But as Warner Books rolled out a $600,000 promotional campaign, newspaper critics had a picnic ripping into Ripley. “Nineteenth-century characters who talk like members of a ’90s support group,” sneered USA Today. “Stunningly uneventful,” pronounced The New York Times. “Chewing, shopping and changing clothes do not a novel make,” said New York Newsday.
Considering the odds against her, Ripley did her job far more effectively than the reviewers gave her credit for. The first 400 pages or so of “Scarlett” are a small triumph. Even set in a typeface almost identical to the original, the novel opens at Melanie’s funeral, with its heroine devastated but unbowed by Rhett’s departure a couple of days earlier. Within a few chapters, we’ve re-met Ashley, Mammy, Prissy, Aunt Pittypat and all the folks back at Tara. Perhaps only dedicated GWTW aficionados will appreciate how painstakingly Ripley has tried to re-create the tone of the earlier book-with the welcome elimination of its “sho’ ’nuff” dialect for the black characters.
Ripley’s contract with the Mitchell heirs included just two prohibitions: no graphic sex and no homosexuality. Both were easy to abide by, says Ripley. Still, the steam is turned up a few degrees from Mitchell’s “swirling darkness” euphemisms. Writes Ripley: “She pretended … that the warm, strong thrusting filling her aching emptiness was Rhett’s.” Whew.

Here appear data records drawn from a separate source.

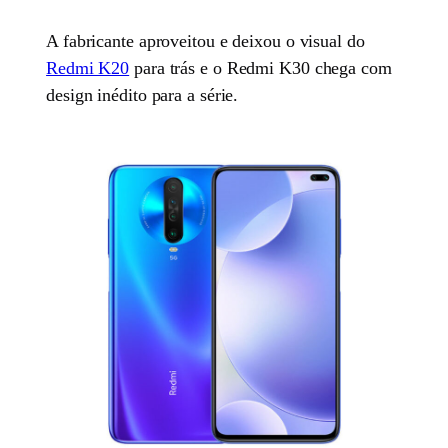
A fabricante aproveitou e deixou o visual do
Redmi K20
para trás e o Redmi K30 chega com
design inédito para a série.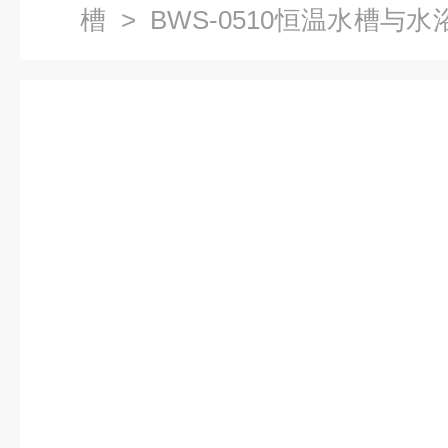
槽
> BWS-0510恒温水槽与
槽报价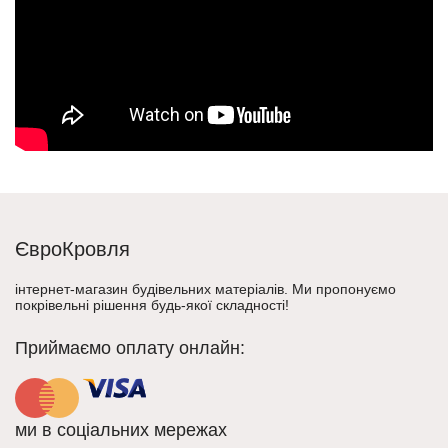
ЄвроКровля
інтернет-магазин будівельних матеріалів. Ми пропонуємо
покрівельні рішення будь-якої складності!
Приймаємо оплату онлайн:
ми в соціальних мережах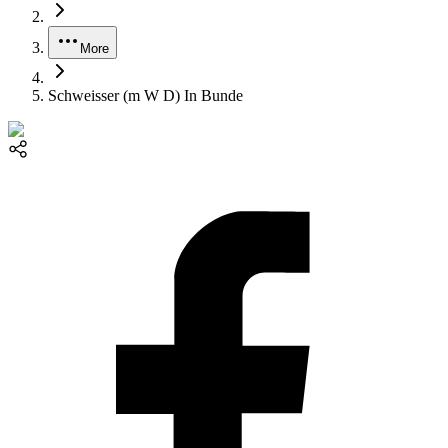
More
Schweisser (m W D) In Bunde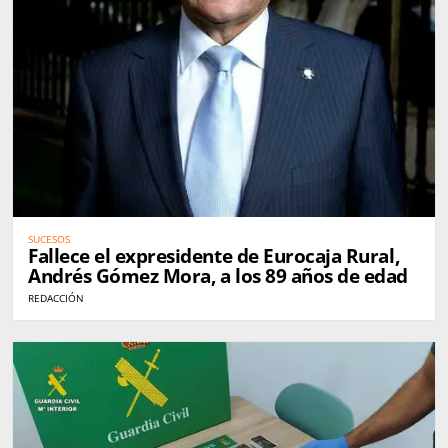
SUCESOS
Fallece el expresidente de Eurocaja Rural,
Andrés Gómez Mora, a los 89 años de edad
REDACCIÓN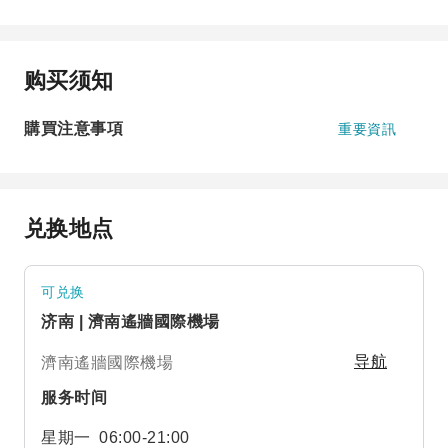
购买须知
購買注意事項
重要資訊
兑换地点
可兑换
济南 | 濟南遙牆國際機場
濟南遙牆國際機場
导航
服务时间
星期一
06:00-21:00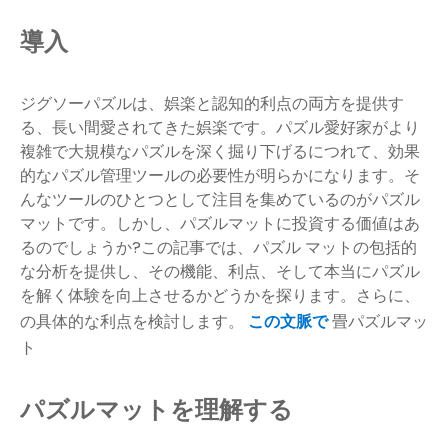
導入
ジグソーパズルは、娯楽と認知的利点の両方を提供す
る、長い間愛されてきた娯楽です。パズル愛好家がより
複雑で大規模なパズルを深く掘り下げるにつれて、効果
的なパズル管理ツールの必要性が明らかになります。そ
んなツールのひとつとして注目を集めているのがパズル
マットです。しかし、パズルマットに投資する価値はあ
るのでしょうか?この記事では、パズル マットの包括的
な分析を提供し、その機能、利点、そして本当にパズル
を解く体験を向上させるかどうかを探ります。さらに、
の具体的な利点を検討します。
この文脈で
畳パズルマッ
ト
パズルマットを理解する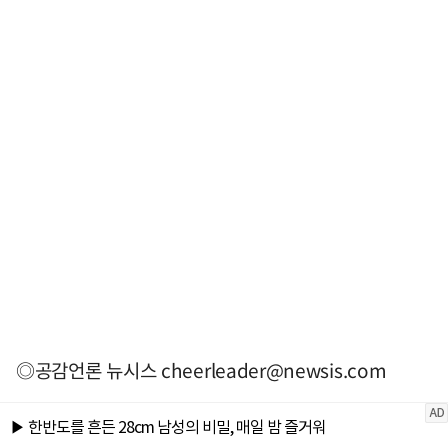
◎공감언론 뉴시스
cheerleader@newsis.com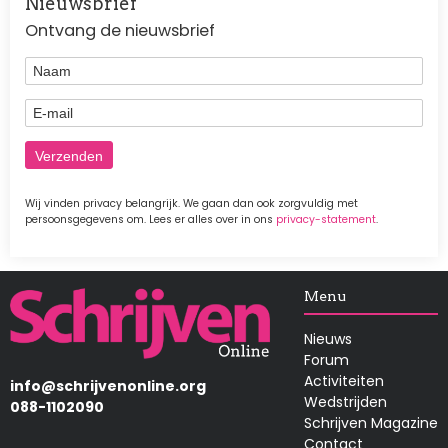
Nieuwsbrief
Ontvang de nieuwsbrief
Naam
E-mail
Wij vinden privacy belangrijk. We gaan dan ook zorgvuldig met
persoonsgegevens om. Lees er alles over in ons
privacy-statement
.
Afbeelding
Menu
Nieuws
Forum
Activiteiten
info@schrijvenonline.org
Wedstrijden
088-1102090
Schrijven Magazine
Contact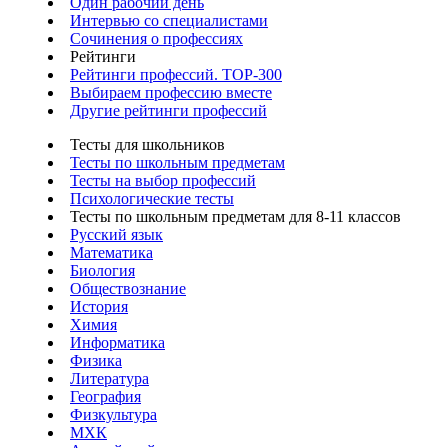
Один рабочий день
Интервью со специалистами
Сочинения о профессиях
Рейтинги
Рейтинги профессий. TOP-300
Выбираем профессию вместе
Другие рейтинги профессий
Тесты для школьников
Тесты по школьным предметам
Тесты на выбор профессий
Психологические тесты
Тесты по школьным предметам для 8-11 классов
Русский язык
Математика
Биология
Обществознание
История
Химия
Информатика
Физика
Литература
География
Физкультура
МХК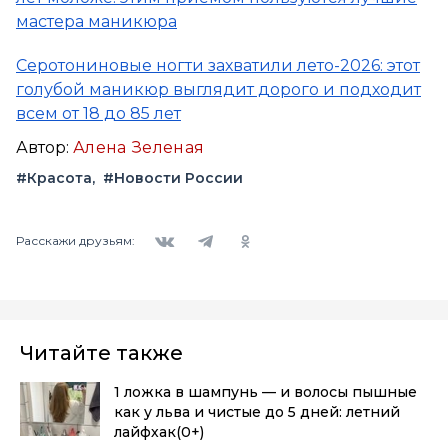
мастера маникюра
Серотониновые ногти захватили лето-2026: этот
голубой маникюр выглядит дорого и подходит
всем от 18 до 85 лет
Автор:
Алена Зеленая
#Красота
#Новости России
Вконтакте
Telegram
Одноклассники
Расскажи друзьям:
Читайте также
1 ложка в шампунь — и волосы пышные
как у льва и чистые до 5 дней: летний
лайфхак
(0+)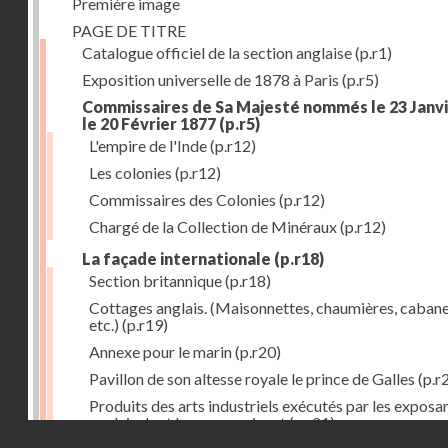
Première image
PAGE DE TITRE
Catalogue officiel de la section anglaise
(p.r1)
Exposition universelle de 1878 à Paris
(p.r5)
Commissaires de Sa Majesté nommés le 23 Janvi
le 20 Février 1877
(p.r5)
L'empire de l'Inde
(p.r12)
Les colonies
(p.r12)
Commissaires des Colonies
(p.r12)
Chargé de la Collection de Minéraux
(p.r12)
La façade internationale
(p.r18)
Section britannique
(p.r18)
Cottages anglais. (Maisonnettes, chaumières, cabane
etc.)
(p.r19)
Annexe pour le marin
(p.r20)
Pavillon de son altesse royale le prince de Galles
(p.r
Produits des arts industriels exécutés par les exposa
anglais dont les noms suivent
(p.r21)
Droits réservés - CNAM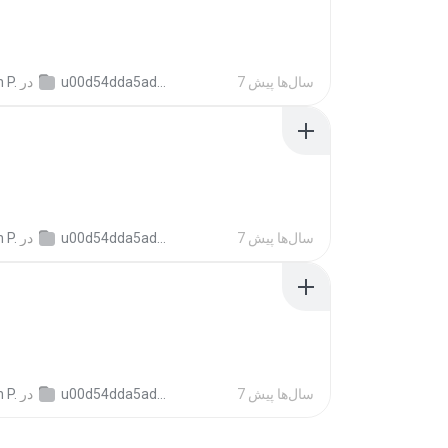
7 سال‌ها پیش
u00d54dda5ade67671183c870eb834bce
در
 P.
7 سال‌ها پیش
u00d54dda5ade67671183c870eb834bce
در
 P.
7 سال‌ها پیش
u00d54dda5ade67671183c870eb834bce
در
 P.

As long as “Scarlett” remains anchored in Atlanta, Charleston and Savannah, it bears a reasonable relationship to GWTW. Ripley is not the skilled dramatist Mitchell was, but her descriptions of countryside, cityscapes and interiors delight. She does, however, go overboard in her detailed evocations of endless and enormous meals. We get it, we get it: Scarlett will never be hungry again. (Neither will Ripley, who will receive 15 percent of all “Scarlett” earnings, including movie, paperback and foreign rights.)
Unfortunately, “Scarlett” quickly loses credibility once its heroine, enamored of her father’s working-class Irish-American relatives, moves to the Emerald Isle for the last third of the book. There, the wealthy and class-conscious Scarlett implausibly identifies with the revolutionary peasant O’Haras, shedding her corsets and shoes to work in the fields and live in a house without furniture. She is cloyingly happy in County Meath with her baby daughter (who, I regret to report, is called Cat; I will not give away the father’s identity). At times the reader wants to slip into one of Scarlett’s too-frequently mentioned refreshing naps. Not, however, during a bizarre childbirth scene, where Cat is delivered, via Caesarean section, by a witch, on a kitchen table, during a raging Halloween storm. Fans don’t seem worried about Ripley’s liberties" 900,000 copies of “Scarlett” arrived in U.S. stores last week, and 250,000 sold the first day. In suburban Atlanta, 200 people were lined up outside a bookstore at midnight to get the first copies.
Hitching a ride on “Scarlett’s” petticoats are a cluster of parodies, as well as a first-rate new biography, “Southern Daughter: The Life of Margaret Mitchell,” by Darden Asbury Pyron. Pyron delves deeply into the family background and two marriages of the Atlanta newspaperwoman, and reveals such tidbits as Mitchell’s fondness for reading erotica, despite a distaste for sex in her own life. He also links her family members with characters in GWTW: Rhett, he says, derives from Mitchell’s complicated relationship with her mother, who urged her to be more than a Southern belle but never gave her much maternal warmth. Like an ideal mother, Pyron observes, “Rhett is sympathetic and intuitive. He is compassionate and tender.”
Ripley, the author of several Southern historical romance novels, is the first to acknowledge her good fortune in inheriting characters as unforgettable as Rhett and Scarlett. “The book is only marginally mine says. In trying to be faithful to the original, she reread GWTW five times. She even copied out the first 200 pages in longhand, hoping to absorb the author’s “voice” through a kind of osmosis.
If the effort was not entirely successful, at least Ripley makes us feel we’ve had an intriguing peek into one possible future for GWTW’s characters. Best of all, her Rhett is the same dashing heartthrob women everywhere have swooned over. So’ does Scarlett get him back? Of course she does. Will they stay together? Don’t be ridiculous. Ripley says she won’t be the one to continue the saga, but after all, tomorrow is another day–with another authorized sequel already on the horizon.